2. Interdiction at sea
(1) Receipt of intelligence
One of Japan's intelligence-related authorities receives intelligence from an intelligence agency of the US that "Yokohama Autumn" (YA), a "break bulk" vessel in question flying the Japanese flag, is to receive the suspect cargo off Tokyo Bay from "American Summer" (AS), another "break bulk" vessel in question flying US flag which is sailing towards Japan. This intelligence is passed on to the Cabinet Secretariat and all the PSI related authorities of Japan. Japan Coast Guard obtains a search/seizure warrant for YA from the court.
Maritime patrol aircraft of Japan Self Defense Force under guard and surveillance activity identifies on the high seas AS flying US flag sailing towards the territorial waters of Japan and reports to the related authorities.
(3) Guard and Surveillance
As AS approaches Japanese territorial waters, JCG aircraft and patrol vessels head towards the scene immediately. JSDF and JCG continue the guard and surveillance activities on AS.
(4) Prevention of transshipment
YA, which left a port in Japan a few hours ago, approaches AS, and crew of respective vessels start transshipping the material in question from AS to YA on the high seas. JCG patrol vessels attempt to approach YA in order to prevent the transshipment; but AS and YA suspend the transshipment of the material and flee from the scene.
(5) Measures against YA
(a) Boarding; searching of the vessel; identification and seizure of the material in question
JCG patrol vessels stop YA, the vessel in question flying the Japanese flag, on the high seas and identify the material in question as a result of boarding and searching. On confirmation that the material is sarin by a sample check, the material is seized. YA is diverted to the nearest port.
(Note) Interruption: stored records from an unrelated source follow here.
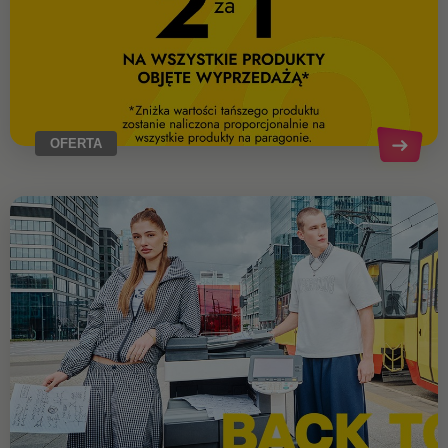
OFERTA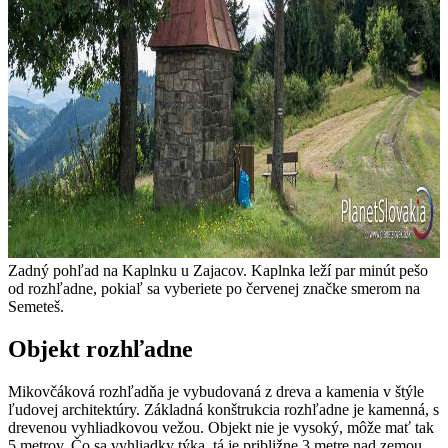
Zadný pohľad na Kaplnku u Zajacov. Kaplnka leží par minút pešo
od rozhľadne, pokiaľ sa vyberiete po červenej značke smerom na
Semeteš.
Objekt rozhľadne
Mikovčáková rozhľadňa je vybudovaná z dreva a kamenia v štýle
ľudovej architektúry. Základná konštrukcia rozhľadne je kamenná, s
drevenou vyhliadkovou vežou. Objekt nie je vysoký, môže mať tak
5 metrov. Čo sa vyhliadky týka, tá je približne 3 metre nad zemou.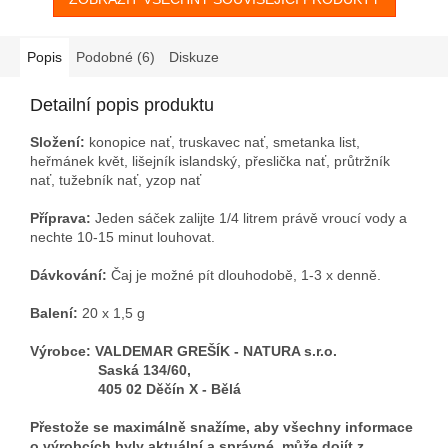
Popis
Podobné (6)
Diskuze
Detailní popis produktu
Složení:
konopice nať, truskavec nať, smetanka list,
heřmánek květ, lišejník islandský, přeslička nať, průtržník
nať, tužebník nať, yzop nať
Příprava:
Jeden sáček zalijte 1/4 litrem právě vroucí vody a
nechte 10-15 minut louhovat.
Dávkování:
Čaj je možné pít dlouhodobě, 1-3 x denně.
Balení:
20 x 1,5 g
Výrobce: VALDEMAR GREŠÍK - NATURA s.r.o.
Saská 134/60,
405 02 Děčín X - Bělá
Přestože se maximálně snažíme, aby všechny informace
o výrobcích byly aktuální a správné, může dojít z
Suspects are interrogated at the nearest port. As the result of an expert examination, it becomes definite that the material is sarin. The suspects are sent to the prosecutor's office.
(6) Measures against AS
(a) Fleeing and pursuing
Ministry of Foreign Affairs of Japan notifies the US of the fact that AS has fled from the scene. The US vessel sailing around the area start the pursuit, based on the information provided from Japan (JCG and JMSDF) concerning the location of AS. At the request of the US and based on the information provided from Japan (JCG and JMSDF) concerning its location, Australian and French ships also pursue the AS.
(b) Boarding; inspection of the vessel; identification and securing of the material
The US vessel stops AS on the high seas. The US calls for support of the Australian and French ships in conducting search of the material in question, and secures it as a result of the joint search.
(c) Expert examination and seizure of the material
The US ship requests JCG to assist in such efforts as the identification of the material in question. As a result of an expert examination on the material conducted by an authority of the US and comparison with the data provided by JCG, it becomes definite that the material is sarin. The material is seized based on the US laws.